The forces that drive crude, rack (wholesale) and retail gasoline prices are also complex. One of these forces involves the status of international crude oil inventories, some of which are built and held in politically unstable regions. The recent uncertainty surrounding potential supply disruptions caused by a looming war in Iraq and political and labour unrest in Venezuela and Nigeria highlights the vulnerability of the West’s crude oil supply sources and its impact on the price of crude. Another key force that drives prices is abnormal temperature and climatic conditions. A winter that is much colder than forecast (as was the case in Eastern and Central Canada and the Northeast United States in 2002-2003) will lead to the drawdown of crude oil inventories and imbalanced refined petroleum product slates (e.g., heating fuel, gasoline, diesel, kerosene, lubricants, etc.) relative to demand. This situation will result in price increases across the slate of petroleum products, which will cascade from the wholesale to the retail level. Such price increases perform the socially desirable function of equilibrating demand and supply — stimulating both increased conservation by consumers and increased production throughout the energy supply chain — and ensure that shortages or stock-outs do not develop. At the same time, however, rising profitability within the industry due to an impending rather than an actual supply disruption (price increases may have reflected worse-case scenario predictions that did not materialize) or unexpected seasonal demand spikes engenders a suspicious public.

Finally, the reported high corporate concentration within the oil and gas sector, along with the very diverse economic profile of industry participants, is also a major concern of the public. The retail sector is characterized by a wide range of supplier types that include a handful of large vertically integrated oil and gas companies, a number of mid-sized national chains, a half-dozen regional refiner-marketers, a few large mass merchants and many small (one-station) independent retailers. Such a diverse field of players bodes well for competition based on different organizational designs and innovative retail formats. However, competitive prices at each stage in the supply chain may not necessarily follow, given the possibility that vertically integrated suppliers might squeeze retail margins to discipline or eliminate independent retailers in a predatory fashion. In such a case, a high degree of corporate concentration at the refining stage might lead to rack prices above competitive levels so that a disproportionate share of industry profits will be taken at the refining stage and at the expense of the marketing margins of independent retailers.

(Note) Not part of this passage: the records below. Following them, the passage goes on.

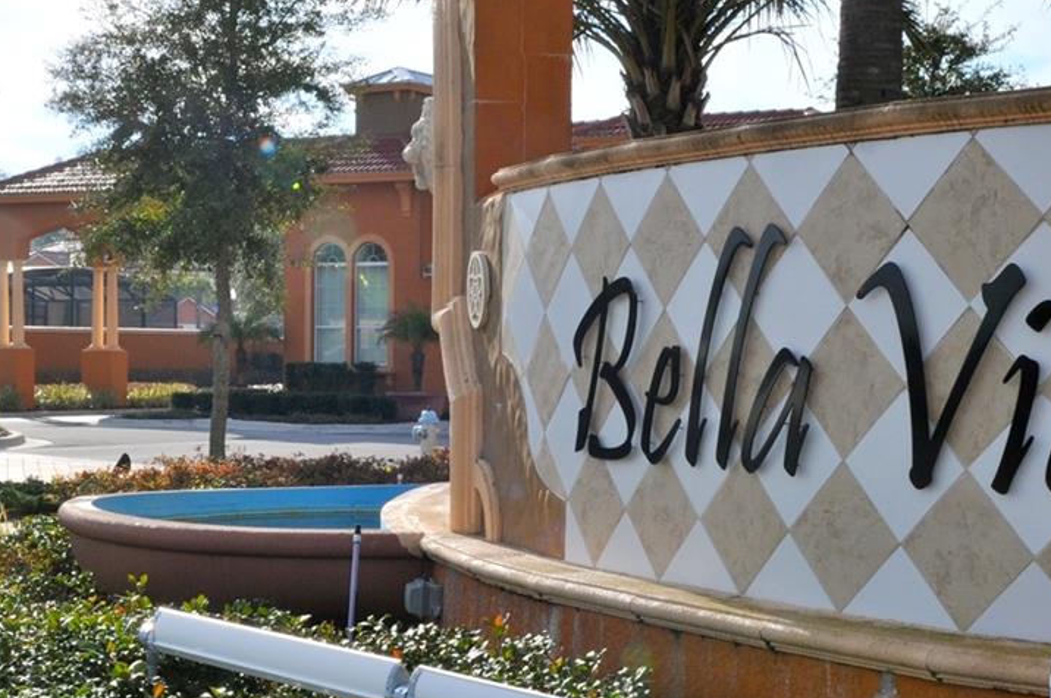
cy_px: 389
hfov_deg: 30.1
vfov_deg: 20.3
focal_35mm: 67
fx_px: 1954
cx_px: 455
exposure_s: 1/160
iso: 200
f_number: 14
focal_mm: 20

The Committee has organized this report in the following way. In Chapter 1, the Committee reviews the data on gasoline prices — retail, rack and crude — in Canada over the past 10 months (the critical period when prices soared), as well as over the longer term and in comparison to those in the United States and elsewhere. In Chapter 2, the Committee examines the industry’s structure, performance and profitability, focusing on the “downstream” sector. The Committee also studies the competitive aspects of the vertically integrated companies, the regional marketers and the independent retailers. In Chapter 3, the Committee assesses the explanations given for the recent price increases and other related pricing issues. In the Conclusion and Recommendation, the Committee summarizes its findings and offers a single recommendation to government for the creation of an independent agency charged with collecting industry data, disseminating that data to the public and reporting annually to Parliament on the competitive performance of the industry. The Committee believes that such a monitoring agency will help to resolve public confusion and misconceptions on gasoline pricing issues while ensuring public supervision over all aspects of gasoline pricing.